Similarly, Hines has long been in friendly competition with his two older brothers, Fred and Jake, both of whom played linebacker for the Wildcats.

“They always mess with me and tell me, ‘Wow, you had a bunch of tackles that you missed’ after I had like a 20-tackle game,” Hines said. “That type of thing really drives me and makes me think like, ‘OK, I need to (do) better so they can’t say anything. That’s really motivated me.”

Hines also said that his older brothers were a major reason why he took up linebacker in the first place. After originally playing receiver, running back and defensive back, Hines was presented an opportunity when a linebacker on his seventh-grade team quit.

“They didn’t have a linebacker,” Hines said. “Somebody was like, ‘Who wants to try out for linebacker?’ And I was the only person who raised his hand.”

Hines was a natural at the position, and upon reaching high school, he began earning considerable playing time early in his freshman season. But in the fourth game, Hines suffered a torn tendon in his ring finger that required season-ending surgery. Hines said the injury “put a fire” in him.

“It was rough,” Hines said. “Being a young kid just getting into high school, I hadn’t really experienced high school football very much.

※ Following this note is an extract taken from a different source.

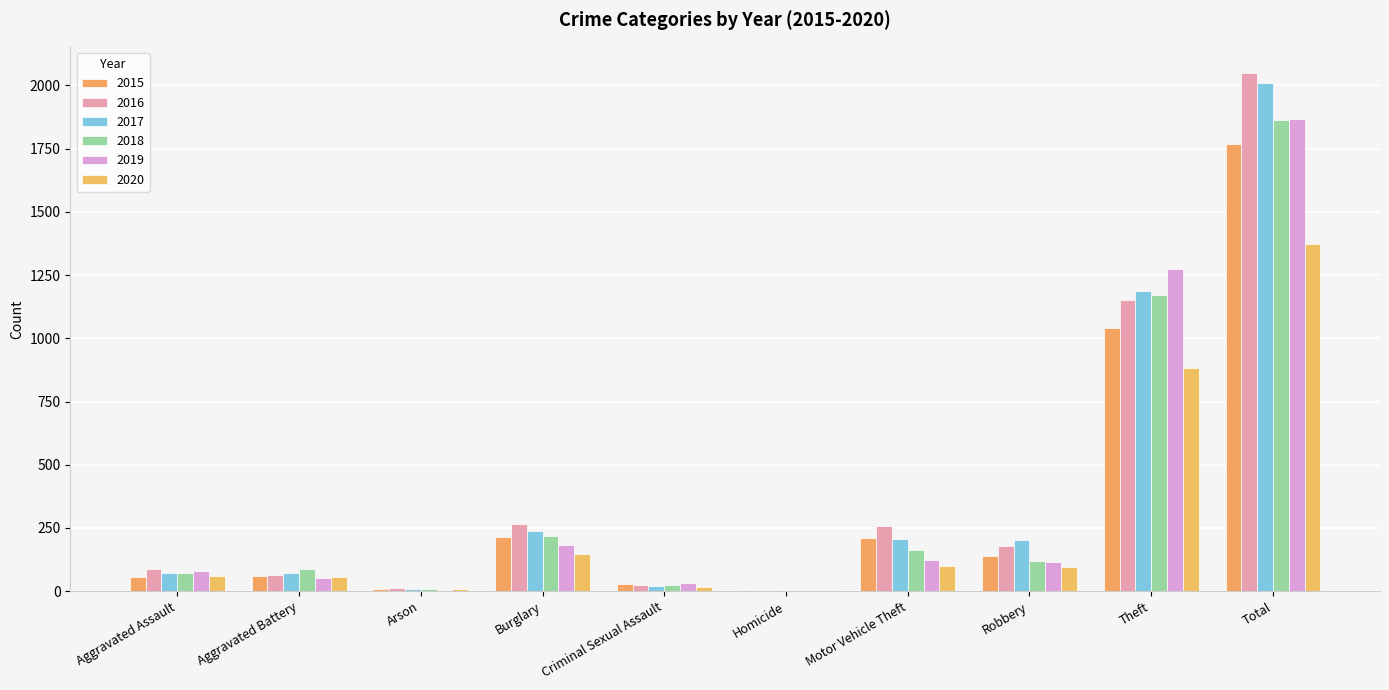

What is the highest value of the 2019 series?

1866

Just getting the taste of it provided a hungry feeling for me to get back on the football field. I had this drive … I was like, ‘OK, I got my taste of high school football. Now I’ve got to conquer it.’”

As a result, Hines took to the weight room and added 40 pounds of muscle over the next two offseasons.

“That’s the dedication that he has,” Jensen said. “Someone told him that he had to get bigger, so he goes out and gets bigger. He’s going to work at whatever he thinks is necessary for him to be the best linebacker that he can be.”

Hines bounced back from injury to record 100 tackles last season while starting every game as a sophomore. He then equaled that tackle total this season, despite playing four fewer games.

And most importantly, he helped the Wildcats capture the state title. It’s an accomplishment that carries particularly strong meaning for Hines, who several times watched his older brothers’ teams fall just short of earning the crown.

“I watched every (state-playoff) loss,” Hines. “And I just felt like, ‘When I get here, it’s going to be my turn. And I have to do something about it.’”

Hines did just that, and in the process he compiled an exceptional season.

“He has a couple of (coaches) that have played (linebacker) and look at it with pretty stringent eyes,” said Jensen, who was an All-Pac-10 linebacker at the University of Washington before playing two seasons in the NFL. “So he doesn’t get praise for just any old effort out there.

“He has to do something pretty spectacular, and he does that on a regular basis.”